Henning Hermjakob leads the Molecular Systems Cluster at the European Bioinformatics Institute, and since August 2015 has a joint appointment as Director of Bioinformatics at the National Center for Protein Sciences, Beijing. His team provides a broad portfolio of resources for systems biology, ranging from molecular interactions (IntAct)[1] and curated pathways (Reactome)[2-3] to systems biology models (BioModels)[4] at the highest level of abstraction. Supporting the domain-specific resources, his team develops broad-scope data infrastructure resources identifiers.org [5] and the Omics Discovery Index [6]. As founding member and co-chair of the HUPO Proteomics Standards Initiative, and SAB member in systems and translational molecular biology projects, he contributes to the international standardization of data representation in molecular biology, and the implementation of community standards in high availability, stable public resources [7,8].
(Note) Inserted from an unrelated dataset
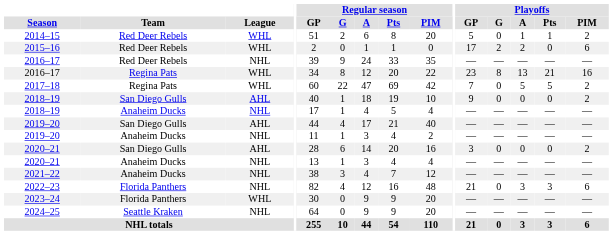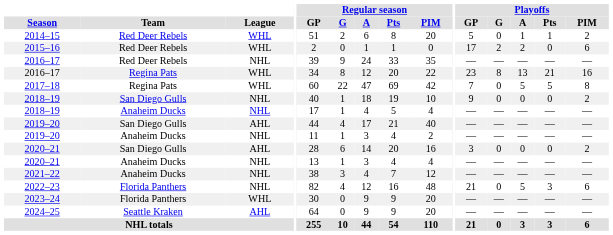2017–18 | Playoffs / PIM: 2 -> 8
2018–19 / San Diego Gulls | League: AHL -> NHL
2022–23 | Playoffs / A: 3 -> 5
2024–25 | League: NHL -> AHL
  • Orchard S, et al. The MIntAct project--IntAct as a common curation platform for 11 molecular interaction databases. Nucleic Acids Res. 2014 Jan;42(Database issue):D358-63.
  • Sidiropoulos K, et al. Reactome enhanced pathway visualization. Bioinformatics 2017 Jul; btx441.
  • Fabregat A, et al. The Reactome pathway Knowledgebase. Nucleic Acids Res. 2016 Jan 4;44(D1):D481-7.
  • Chelliah V, et al. BioModels: ten-year anniversary. Nucleic Acids Res. 2015 Jan;43 (Database issue):D542-8.
  • Sarala Wimalaratne, et al. Uniform Resolution of Compact Identifiers for Biomedical Data. bioRxiv 101279.
  • Perez-Riverol Y, et al. Discovering and linking public omics data sets using the Omics Discovery Index. Nat Biotechnol. 2017 May 9;35(5):406-409.
  • Orchard S, et al. Protein interaction data curation: the International Molecular Exchange (IMEx) consortium. Nat Methods. 2012 Mar 27;9(4):345-350.
  • Vizcaíno JA, et al. ProteomeXchange provides globally coordinated proteomics data submission and dissemination. Nat Biotechnol. 2014 Mar 10;32(3):223-6.